Атмосферу тогдашнего Киева, не считавшегося в стране театральной провинцией, талантливо, как всегда, передает Юрий Рост:

«Вечером Пушкинская улица оживала… Cвободные от спектаклей актеры киевского Театра русской драмы, оперные певцы, балетные танцовщики выходили потоптать качающиеся тени каштановых листьев и подышать воздухом, который, несмотря на близость к Крещатику, был свеж, пахуч и вязок.

Вот лучший Федя Протасов русской сцены Михаил Федорович Романов, опираясь (разумеется, образа ради) одной рукой на трость, другой на жену, красавицу из немого кино “Праздник святого Йоргена” Марию Павловну Стрелкову, проплывает вниз к бывшей Фундуклеевской. Вот Константин Павлович Хохлов, соратник Станиславского, блистательный Олег Борисов, невероятный Павел Луспекаев…

А на другой, оперной, стороне – Патаржинский, Петрицкий, Гмыря, Литвиненко-Вольгемут…

Пушкинская была не просто улицей, не только остроумным и беспощадным критиком новых спектаклей и актерских работ, она сама была сценой. Там блистали мастерством в живой интриге. И действующим лицом мог стать каждый, кто попадал на покатый ее тротуар, – от суфлера-меломана, которому в будку провели наушники и он, забывшись от счастья, слушал во время спектакля (который вел!) оркестр Бернстайна и дирижировал, насмерть перепугав актеров, ждавших подсказки, до народного артиста или городского сумасшедшего Шаи, торговавшего журналами и переносившего все театральные новости».

Потрясение от исполнения Михаилом Федоровичем Романовым, наделенным природой благородным, колдовским обаянием, роли Протасова в «Живом трупе» сопровождало Давида всю жизнь – для Боровского это стало самым ярким его «…актерским впечатлением. Молодежь театра только и говорила об этой роли, об огромной паузе, которую держал Михаил Романов перед попыткой самоубийства в номере гостиницы.

– Когда Михаил Федорович порой, – рассказывал актер Олег Комаров, – останавливался на углу Пушкинской и Ленина и застывал, о чем-то задумавшись, мы, почтительно проходя мимо, шептались между собой: “Романов держит паузу”…»

Когда Романов, запивая иногда в гостинице, опаздывал к началу спектакля, за ним посылали только Боровского, потому что Михаил Федорович открывал дверь только ему. Давид заговаривал зубы Романову, просил его не подводить театр, брал за руку и вел через площадь на спектакль. Давид оформлял в 1962 году поставленный Михаилом Романовым спектакль «Лес». Романов записал тогда в дневнике: «Талантливый все-таки мальчишка Давид Боровский».
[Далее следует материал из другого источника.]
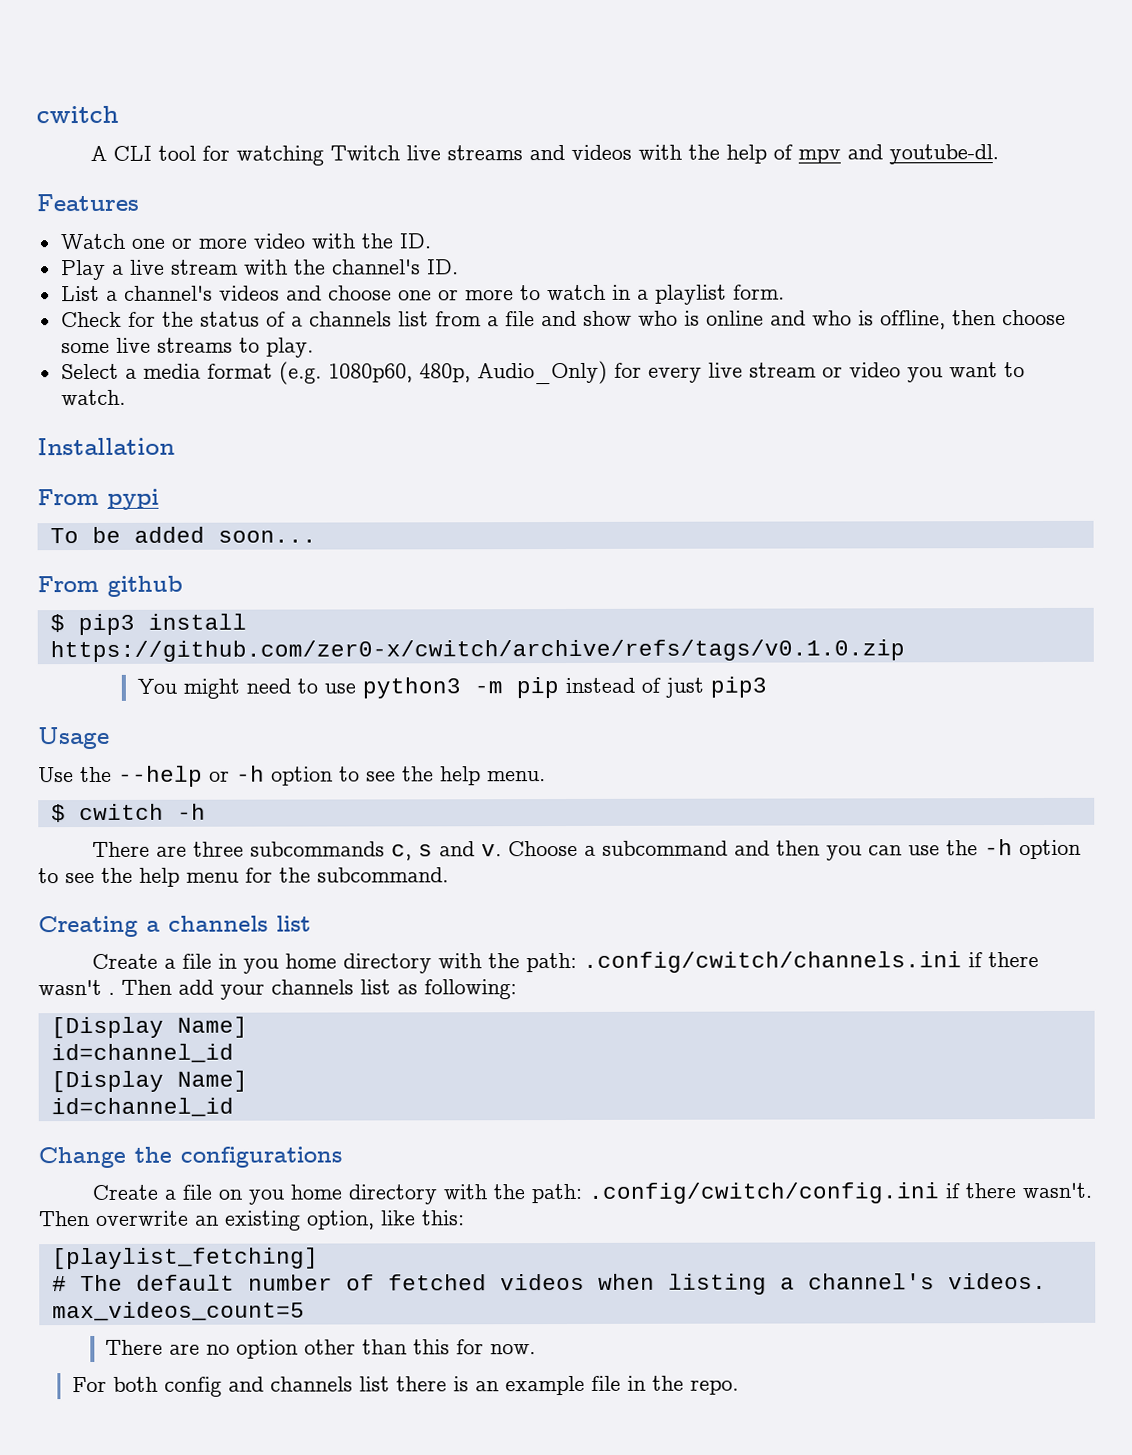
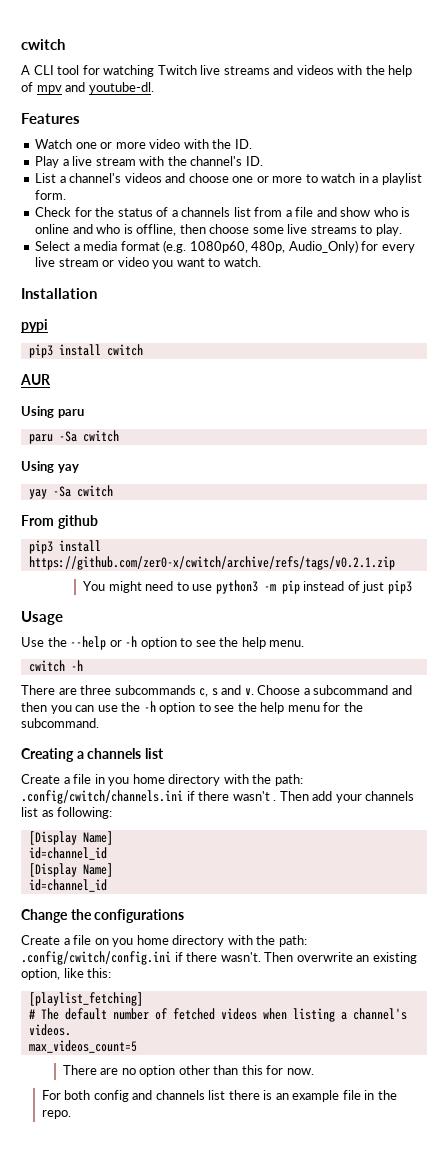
[37,488,99,506] From -> (97, 293) none
[49,526,317,544] To be added soon... -> [28,344,143,358] [20,374,51,385] [21,406,84,418] [28,430,119,444] [21,461,79,473] [28,485,113,499] pip3 install cwitch // AUR // Using paru // paru -Sa cwitch // Using yay // yay -Sa cwitch
[49,613,247,636] [49,639,905,663] $ pip3 install https://github.com/zer0-x/cwitch/archive/refs/tags/v0.1.0.zip -> [28,540,101,554] [28,556,395,570] pip3 install https://github.com/zer0-x/cwitch/archive/refs/tags/v0.2.1.zip
[50,804,66,823] $ -> (305, 643) none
Уже из Москвы Давид просил театр прислать ему фотографию Романова в этой роли. Кира Питоева отправила фото.

«Мне, – вспоминал Давид, – посчастливилось увидеть людей, которые здесь работали. И в большинстве своем все то, что я умею и знаю, – все это благодаря тому, что как творческий человек я формировался в этом театре.